Zur Vorbereitung des Cafés muss dann auch die Speisekarte mit Bildersuche und grafischer Gestaltung am PC erarbeitet werden, bevor sie in der Schule verteilt wird. Die anderen Klassen wie auch der Förder- und Betreuungsbereich werden wechselweise eingeladen, Hauswirtschaft und Verwaltung der Schule sind immer einbezogen, aber auch das Baindter Altenzentrum Selige Irmgard - ebenfalls eine Einrichtung der stiftung st. franziskus heiligenbronn - oder die Eltern und Verwandten der Schüler waren bereits Gäste, was auch sehr gut angenommen wurde.

Zum Wochenbeginn, wenn die Bestellungen eingetroffen sind, geht es ans Berechnen und Vorbereiten entsprechend der Rezepte. Die entsprechenden Mengen werden vorbestellt und eingekauft. Auch das Telefonieren etwa mit dem Metzger will gelernt sein.
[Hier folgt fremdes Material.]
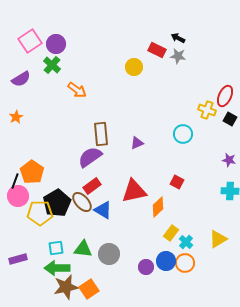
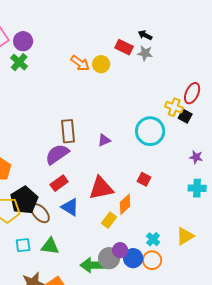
orange arrow: (77, 90) -> (80, 63), moved
black square: (230, 119) -> (185, 116), moved
cyan circle: (183, 134) -> (150, 131), size x1.5
brown ellipse: (82, 202) -> (40, 213), moved
yellow rectangle: (171, 233) -> (109, 220), moved
gray circle: (109, 254) -> (109, 258), moved
purple circle: (146, 267) -> (120, 250), moved
green arrow: (57, 268) -> (93, 265), moved

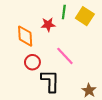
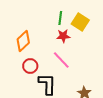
red star: (48, 25) -> (63, 36), moved
orange diamond: (25, 36) -> (23, 41), turned 50

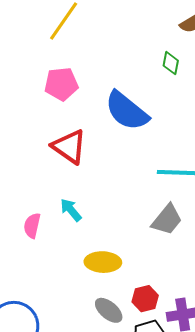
Die Cafeteria der Blindenschule wird jeweils von allen dekoriert und eingerichtet. Wenn dann Mittwoch morgens die Gäste kommen, geht es rund für die ganze Klasse. Schüler und Lehrerinnen bedienen, gießen ein, schneiden Brezel auf, unterhalten sich mit den Gästen, räumen ab, putzen die Tische, kassieren und zählen nach, spülen und trocknen ab. Nach einem rotierenden System arbeiten die meisten an allen Stationen. Dazu gehört auch die Arbeitskleidung, ein eigens angefertigtes T-Shirt und eine Schürze. Die drei schwerbehinderten Mädchen der Klasse sind beim Café ebenfalls dabei.
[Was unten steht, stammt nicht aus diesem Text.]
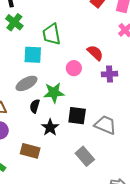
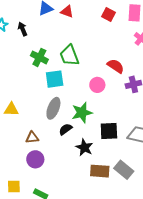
green cross: (14, 22) -> (39, 57), moved
gray ellipse: (26, 83) -> (53, 108), turned -30
black semicircle: (35, 106) -> (66, 129), turned 48
brown rectangle: (30, 151) -> (100, 171), moved

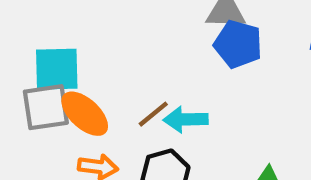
Die Resonanz in der Schule auf dieses besondere Café- und Vesperangebot ist hervorragend. Schulleiter Hans Sturm hat sich noch keinen Termin entgehen lassen. So gut es auch angenommen wird:  bei der regelmäßigen Reflektion der Berufsschulstufenklasse hinterher gibt es auch Kritisches zu besprechen. Der Lerneffekt mit dem Cafébetrieb umfasst auch das persönliche Verhalten. So müssen die Schüler darauf achten, dass sie freundlich sind, deutlich sprechen und sich auch nicht aus der Ruhe bringen lassen.

Nach den positiven Erfahrungen mit diesem Schülercafé-Angebot wird es auch im nächsten Schuljahr fortgesetzt. Dabei haben Simone Großmann und Edith Angres auch schon die Nachbarn als weitere Zielgruppe im Blick. Auch die Anschaffung einer Registrierkasse mit Münzenzähler soll den Café-Betrieb erleichtern. Zusätzlich zu den Praktika, die während der Berufsschulstufe absolviert werden, ist auch das eigene Café ein reichhaltiges Lernfeld geworden, das den Beteiligten wertvolle Erfahrungen ermöglicht.